De politiek moet in de eerste plaats rekening houden met juridische houdbaarheid van stikstofmaatregelen. Dit zegt Martijn Vink, hoofdauteur van het PBL-advies over de voermaatregelen.

De krachtvoerregeling van LNV en het sectorplan voor minder eiwit kunnen in theorie beide genoeg stikstofreductie opleveren. Verschil is er wel in hoeverre de reductie vooraf is gegarandeerd. En dat is belangrijker dan de laatste decimaal achter de komma. Dat stelt het Planbureau voor de Leefomgeving vast in haar advies over de voermaatregelen van het ministerie van LNV en vanuit de sector. De maatregelen moeten de uitstoot van stikstof (ammoniak) verlagen via minder eiwit in het krachtvoer van melkvee.

“De politiek zou in de eerste plaats rekening moeten houden met de juridische houdbaarheid van maatregelen. Dat betekent duidelijkheid vooraf, het effect moet locatie specifiek te berekenen zijn en de uitvoering moet gegarandeerd zijn”, volgens Martijn Vink, hoofdauteur van het PBL-advies. Locatie specifiek wil zeggen per hexagoon (zeshoeken van 1 hectare) van stikstofgevoelige natuur in Natura 2000-gebieden.

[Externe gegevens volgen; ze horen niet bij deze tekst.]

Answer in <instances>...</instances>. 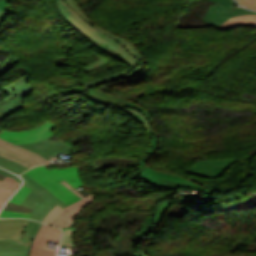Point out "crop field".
Listing matches in <instances>:
<instances>
[{
  "mask_svg": "<svg viewBox=\"0 0 256 256\" xmlns=\"http://www.w3.org/2000/svg\"><path fill=\"white\" fill-rule=\"evenodd\" d=\"M25 174L34 179L37 183L44 186L52 194L60 198L68 205L80 200L79 197H77L59 182L60 180L64 179L74 188L83 185L79 178L77 167L48 170L43 166H38L27 171Z\"/></svg>",
  "mask_w": 256,
  "mask_h": 256,
  "instance_id": "obj_1",
  "label": "crop field"
},
{
  "mask_svg": "<svg viewBox=\"0 0 256 256\" xmlns=\"http://www.w3.org/2000/svg\"><path fill=\"white\" fill-rule=\"evenodd\" d=\"M57 6L65 20L83 36L89 38L95 46L110 53L116 58L129 62L132 67L138 65V61L119 46L115 40L83 21L82 18L75 11L69 8L65 2L57 0Z\"/></svg>",
  "mask_w": 256,
  "mask_h": 256,
  "instance_id": "obj_2",
  "label": "crop field"
},
{
  "mask_svg": "<svg viewBox=\"0 0 256 256\" xmlns=\"http://www.w3.org/2000/svg\"><path fill=\"white\" fill-rule=\"evenodd\" d=\"M29 75L2 90L9 96L0 103L1 120L24 107L21 98L27 96L34 89L29 84Z\"/></svg>",
  "mask_w": 256,
  "mask_h": 256,
  "instance_id": "obj_3",
  "label": "crop field"
},
{
  "mask_svg": "<svg viewBox=\"0 0 256 256\" xmlns=\"http://www.w3.org/2000/svg\"><path fill=\"white\" fill-rule=\"evenodd\" d=\"M94 199V196L91 194L84 199L65 207L64 209L55 206L45 217L43 220L44 223L56 225L60 228L69 227L73 225L72 218L74 215L80 212V209L83 208L84 205L91 203Z\"/></svg>",
  "mask_w": 256,
  "mask_h": 256,
  "instance_id": "obj_4",
  "label": "crop field"
},
{
  "mask_svg": "<svg viewBox=\"0 0 256 256\" xmlns=\"http://www.w3.org/2000/svg\"><path fill=\"white\" fill-rule=\"evenodd\" d=\"M216 6H211L204 21L205 23L218 27L220 24L225 22L227 19L244 14H256L253 12L246 11L239 7L229 6L232 0H209Z\"/></svg>",
  "mask_w": 256,
  "mask_h": 256,
  "instance_id": "obj_5",
  "label": "crop field"
},
{
  "mask_svg": "<svg viewBox=\"0 0 256 256\" xmlns=\"http://www.w3.org/2000/svg\"><path fill=\"white\" fill-rule=\"evenodd\" d=\"M0 155L9 158L27 168L49 164L45 159L35 153L8 143L0 138Z\"/></svg>",
  "mask_w": 256,
  "mask_h": 256,
  "instance_id": "obj_6",
  "label": "crop field"
},
{
  "mask_svg": "<svg viewBox=\"0 0 256 256\" xmlns=\"http://www.w3.org/2000/svg\"><path fill=\"white\" fill-rule=\"evenodd\" d=\"M54 127L55 125L51 124L49 121H46L44 125L29 131L10 132L4 130L2 133H0V137L14 144L31 143L54 136L55 133L51 131Z\"/></svg>",
  "mask_w": 256,
  "mask_h": 256,
  "instance_id": "obj_7",
  "label": "crop field"
},
{
  "mask_svg": "<svg viewBox=\"0 0 256 256\" xmlns=\"http://www.w3.org/2000/svg\"><path fill=\"white\" fill-rule=\"evenodd\" d=\"M61 240V230L43 224L37 233L29 256H55L57 250L46 248L48 241L59 243Z\"/></svg>",
  "mask_w": 256,
  "mask_h": 256,
  "instance_id": "obj_8",
  "label": "crop field"
},
{
  "mask_svg": "<svg viewBox=\"0 0 256 256\" xmlns=\"http://www.w3.org/2000/svg\"><path fill=\"white\" fill-rule=\"evenodd\" d=\"M19 146L34 151L48 160H51L56 156L70 154L71 152V146L68 147V145L64 144V141L53 142L49 139Z\"/></svg>",
  "mask_w": 256,
  "mask_h": 256,
  "instance_id": "obj_9",
  "label": "crop field"
},
{
  "mask_svg": "<svg viewBox=\"0 0 256 256\" xmlns=\"http://www.w3.org/2000/svg\"><path fill=\"white\" fill-rule=\"evenodd\" d=\"M235 160H201L185 171L207 176L219 177Z\"/></svg>",
  "mask_w": 256,
  "mask_h": 256,
  "instance_id": "obj_10",
  "label": "crop field"
},
{
  "mask_svg": "<svg viewBox=\"0 0 256 256\" xmlns=\"http://www.w3.org/2000/svg\"><path fill=\"white\" fill-rule=\"evenodd\" d=\"M27 221L26 219H0V239L21 238Z\"/></svg>",
  "mask_w": 256,
  "mask_h": 256,
  "instance_id": "obj_11",
  "label": "crop field"
},
{
  "mask_svg": "<svg viewBox=\"0 0 256 256\" xmlns=\"http://www.w3.org/2000/svg\"><path fill=\"white\" fill-rule=\"evenodd\" d=\"M40 193L44 194L48 198L44 200L31 214L30 219L39 220L42 222L45 215L56 205H60L63 208L67 206L64 204L60 199L56 198L54 195H52L50 192H48L46 189L40 191Z\"/></svg>",
  "mask_w": 256,
  "mask_h": 256,
  "instance_id": "obj_12",
  "label": "crop field"
},
{
  "mask_svg": "<svg viewBox=\"0 0 256 256\" xmlns=\"http://www.w3.org/2000/svg\"><path fill=\"white\" fill-rule=\"evenodd\" d=\"M140 173H141L143 179H144L146 182H148V183H150L151 181L155 180V179L158 178V177H161V178H165V179H169V180H173V181H177V182L189 184V185H192V187L201 188V189L205 190V191H206V194L209 193V191H208L206 188H204V187H202V186H200V185H198V184H195V183H193V182H191V181H189V180H186V179H184V178L181 177V176L158 172V171H155V170L151 169V168L148 167V166H146V167L144 168V170L141 171ZM151 183H152V182H151Z\"/></svg>",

Het omstreden LNV-voerplan is eerder deze week ingetrokken door minister Carola Schouten van LNV. Nu resteert alleen nog het plan van de sector zelf. Dat sectorplan kan nog steeds een basis vormen voor juridisch houdbare vergunningen.

Is het sectorplan dan beter dan het LNV-plan?

“Nee, dat is te kort door de bocht. Als het uitgangspunt is dat je op voorhand vergunningen wilt verlenen zoals in de spoedwet, dan moet ook de benodigde stikstofruimte door maatregelen vooraf zeker zijn. Op dat punt scoort het LNV voorstel wel beter. Dat komt door de wettelijk vastgelegde maximale eiwitgehaltes per categorie. Tegelijkertijd is er veel discussie over die categorieën en in hoeverre dat nageleefd zou worden. Het grote nadeel van het sectorplan is dat je vooraf veel slechter in kunt schatten wat er uitkomt bij al die 16.000 melkveehouders. Het sectorplan scoort wel beter als je de volgorde vergunningverlening en stikstofreductie omdraait.”

Wat bedoelt u met andere volgorde?

“De vergunningverlening in de spoedwet voor woningbouw en 7 grote projecten gaat nu vooraf aan de ammoniakreductie. Dan moet de reductie op voorhand per locatie specifiek vast staan en dat is lastig aan te tonen bij de rechter. Dat wordt anders als je eerst ammoniak aantoonbaar reduceert en vervolgens gedurende dat traject vergunningen verleent. De reductie is dan ook met meer zekerheid toe te rekenen aan regionale natuurgebieden. De onzekerheid verschuift dan in feite naar de vraag hoeveel vergunningen verleend kunnen worden. En niet meer, zoals nu, of de reductie van stikstofuitstoot wel op voorhand gegarandeerd is.”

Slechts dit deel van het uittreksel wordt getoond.